The company also has different strategies for the two network technologies.
For CDMA, the company is relying on its relationships with Hitachi, Motorola and Alcatel-Lucent to get its femtocell out to the market. Callahan said its relationship with Hitachi is geared toward deploying a Japanese carrier deploying a femtocell base station.
On the GSM/UMTS side, the company is planning to enter the market on the technological side with NSN, which has developed a Femto Gateway. The company plans to provide the femtocell to NSN’s gateway.
For the GSM/UMTS market, Airvana faces stiff competition from Ericsson AB and RadioFrame Networks, which has the financial backing of Clearwire Corp., founder Craig McCaw. RadioFrame has developed a base station with its own chip.

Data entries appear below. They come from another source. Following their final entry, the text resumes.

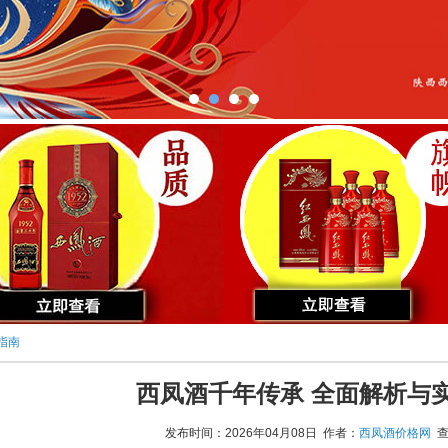
指南
西凤酒千年传承 全面解析与
发布时间：2026年04月08日 作者：
西凤酒价格网
查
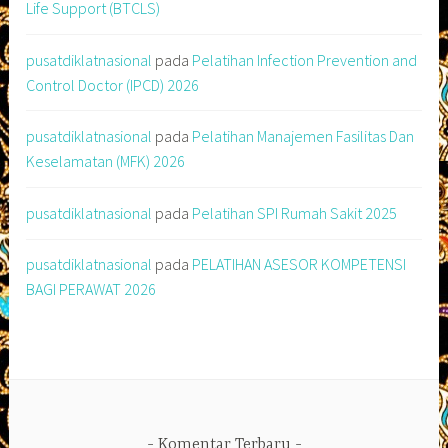
Life Support (BTCLS)
pusatdiklatnasional
pada
Pelatihan Infection Prevention and
Control Doctor (IPCD) 2026
pusatdiklatnasional
pada
Pelatihan Manajemen Fasilitas Dan
Keselamatan (MFK) 2026
pusatdiklatnasional
pada
Pelatihan SPI Rumah Sakit 2025
pusatdiklatnasional
pada
PELATIHAN ASESOR KOMPETENSI
BAGI PERAWAT 2026
Komentar Terbaru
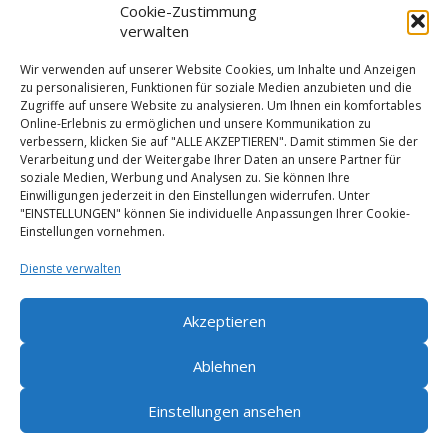
Cookie-Zustimmung
verwalten
Wir verwenden auf unserer Website Cookies, um Inhalte und Anzeigen
zu personalisieren, Funktionen für soziale Medien anzubieten und die
Zugriffe auf unsere Website zu analysieren. Um Ihnen ein komfortables
Online-Erlebnis zu ermöglichen und unsere Kommunikation zu
verbessern, klicken Sie auf "ALLE AKZEPTIEREN". Damit stimmen Sie der
Verarbeitung und der Weitergabe Ihrer Daten an unsere Partner für
soziale Medien, Werbung und Analysen zu. Sie können Ihre
Einwilligungen jederzeit in den Einstellungen widerrufen. Unter
"EINSTELLUNGEN" können Sie individuelle Anpassungen Ihrer Cookie-
Einstellungen vornehmen.
Dienste verwalten
Akzeptieren
Ablehnen
Einstellungen ansehen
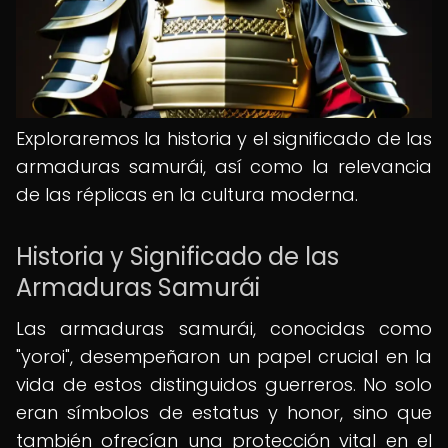
Exploraremos la historia y el significado de las
armaduras samurái, así como la relevancia
de las réplicas en la cultura moderna.
Historia y Significado de las
Armaduras Samurái
Las armaduras samurái, conocidas como
"yoroi", desempeñaron un papel crucial en la
vida de estos distinguidos guerreros. No solo
eran símbolos de estatus y honor, sino que
también ofrecían una protección vital en el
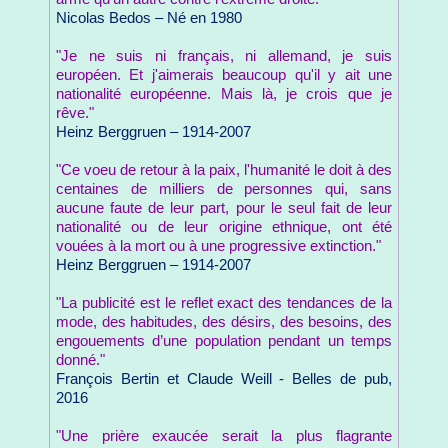
Nicolas Bedos – Né en 1980
"Je ne suis ni français, ni allemand, je suis
européen. Et j'aimerais beaucoup qu'il y ait une
nationalité européenne. Mais là, je crois que je
rêve."
Heinz Berggruen – 1914-2007
"Ce voeu de retour à la paix, l'humanité le doit à des
centaines de milliers de personnes qui, sans
aucune faute de leur part, pour le seul fait de leur
nationalité ou de leur origine ethnique, ont été
vouées à la mort ou à une progressive extinction."
Heinz Berggruen – 1914-2007
"La publicité est le reflet exact des tendances de la
mode, des habitudes, des désirs, des besoins, des
engouements d’une population pendant un temps
donné."
François Bertin et Claude Weill - Belles de pub,
2016
"Une prière exaucée serait la plus flagrante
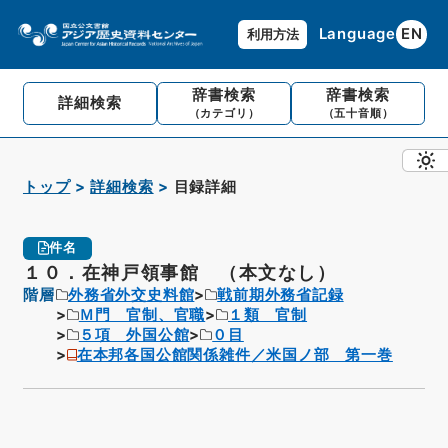
Language
EN
利用方法
辞書検索
辞書検索
詳細検索
（カテゴリ）
（五十音順）
トップ
詳細検索
目録詳細
件名
１０．在神戸領事館 （本文なし）
階層
外務省外交史料館
戦前期外務省記録
Ｍ門 官制、官職
１類 官制
５項 外国公館
０目
在本邦各国公館関係雑件／米国ノ部 第一巻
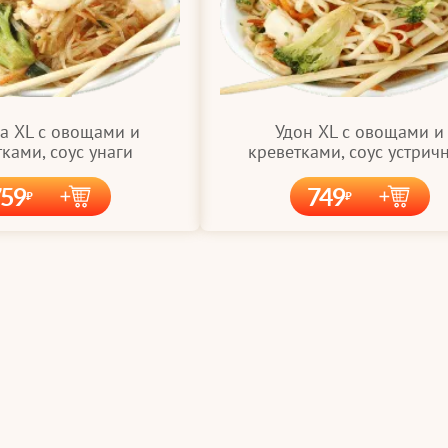
а XL с овощами и
Удон XL с овощами и
ками, соус унаги
креветками, соус устрич
759
749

According to ABI Research, the femtocell market will gain traction this year and millions of deployments have been forecast for 2010.
However, officials with Aricent are not so sure widespread deployment is as close as forecast.
Sudhir Tangri, assistant VP of strategic marketing for the California company, said there are many questions that need to be answered before millions of femtocells are deployed.
“Is the industry ready for large-scale deployment? Not yet,” Tangri said. “Before any operator decides to do millions of deployments, there are regulatory and distribution issues that need to be sorted out.”
Another obstacle is price. Verizon Wireless’ price may attract early adopters who will pay the $250 for the base station, but the price is too high for mass deployment, Tangri said.
Base-station chipsets need to decrease from between $80 and $100 to between $30 and $50. If chipsets fall to that range, base stations could then sell at $100 or less, he noted.
Tangri said another issue that needs to be addressed is what happens to the femtocell base stations, which are geared for 3G networks, when carriers launch next-generation networks?
Tangri said mass deployments of femtocell base stations may coincide with carriers deploying LTE networks. Tangri said there is not a base station on the market that can migrate from 3G to LTE.